Q. Could you talk about the assistant coach that took over, he was a first year guy too and all of a sudden he's running the show quite a bit. What was it like adjusting to him?
LAURA HARPER: Well obviously getting adjusted to a new coach is something that we have to deal with. But he came from the summer and he was very confident himself and all of us and he instilled so much confidence in just us as a team and us as players. So it made that transition a lot more easier. It made it feel like we were actually players and he always said it was a players team, he was just kind of guiding us along the way.

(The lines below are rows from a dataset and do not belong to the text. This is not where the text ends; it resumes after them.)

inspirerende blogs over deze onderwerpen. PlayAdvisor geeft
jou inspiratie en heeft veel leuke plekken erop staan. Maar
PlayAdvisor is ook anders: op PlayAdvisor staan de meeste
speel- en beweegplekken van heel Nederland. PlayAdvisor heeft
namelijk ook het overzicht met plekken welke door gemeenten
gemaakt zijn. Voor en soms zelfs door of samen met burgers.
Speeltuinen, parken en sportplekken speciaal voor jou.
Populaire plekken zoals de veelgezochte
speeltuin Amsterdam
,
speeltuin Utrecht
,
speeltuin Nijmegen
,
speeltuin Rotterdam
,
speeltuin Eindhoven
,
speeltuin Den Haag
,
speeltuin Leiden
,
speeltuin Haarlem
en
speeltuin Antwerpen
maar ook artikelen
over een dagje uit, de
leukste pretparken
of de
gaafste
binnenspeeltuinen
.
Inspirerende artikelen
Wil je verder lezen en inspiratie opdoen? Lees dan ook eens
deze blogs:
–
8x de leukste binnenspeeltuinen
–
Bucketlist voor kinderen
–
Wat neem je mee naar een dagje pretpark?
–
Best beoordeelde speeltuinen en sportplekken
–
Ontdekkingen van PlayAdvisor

Q. Brenda talked about the need to play 40 great minutes. Do you guys feel like you've done that yet and is that a concern that y'all have the rest of the way?
MARISSA COLEMAN: We haven't done it so far in this tournament. We have done it throughout the season. And I'm not going to say it's a concern, actually thinking about back to our first two round games I think the reason why we didn't play complete 40 minute games is I think we were putting pressure on ourselves to get out of College Park. Because that was one of our main goals because that's where we got knocked out last year. I think now we're going to play more free and more confident and you're really going to be able to see Maryland basketball.

Q. I read somewhere you have family members around this area. Can you kind of explain that who they are.
MARISSA COLEMAN: My mom's whole side of the family is from Portland, Oregon and she has family in Seattle as well. I lived in Portland until I was like four. So some of my family is from Seattle and Portland and they're going to drive to the game tomorrow.

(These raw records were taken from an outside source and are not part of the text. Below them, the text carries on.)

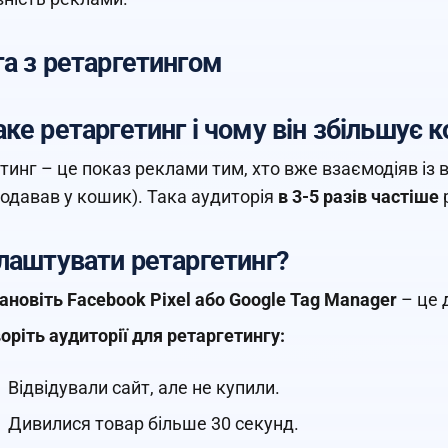
а з ретаргетингом
ке ретаргетинг і чому він збільшує 
тинг – це показ реклами тим, хто вже взаємодіяв із 
додавав у кошик). Така аудиторія
в 3-5 разів частіше
р
лаштувати ретаргетинг?
ановіть Facebook Pixel або Google Tag Manager
– це 
оріть аудиторії для ретаргетингу:
Відвідували сайт, але не купили.
Дивилися товар більше 30 секунд.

Q. This would be for Laura, tell me a little bit about playing with Crystal and what she's meant to the program at Maryland.
LAURA HARPER: Obviously coming in from high school I felt as though I was going into college with the post player coming out of high school. So playing with her the whole time I feel like I've learned from the best and I've stepped my game up just playing alongside someone who is so good.
I just feel like we kind of compliment each other. And her being so strong, her on the left, me on the right. And being able to watch in practice it's invaluable to be alongside someone for four years in a row and practicing for four years in a row.

Q. Laura, two years away from looking back from a National Championship, what does that mean today, to this team today? I know some were on the team, some weren't, but that's that mean as a group today?
LAURA HARPER: Obviously being in this spot and thinking back to two years ago winning a championship and actually seeing like the clips on the TV in the hotel, it's just a good feeling for this team. It just, it's almost indescribable because we didn't think about anything for that run. We didn't think about playing games, we didn't think about what anyone had to say about us, we were just playing for us, for each other. And just to get out of College Park and realize how much pressure we put on ourselves, it kind of just reminds us what how innocent we were and how much fun that was. So just to get back to Maryland basketball and just play free play and relaxed is what two years ago means to us.
THE MODERATOR: All right. Thank you, ladies.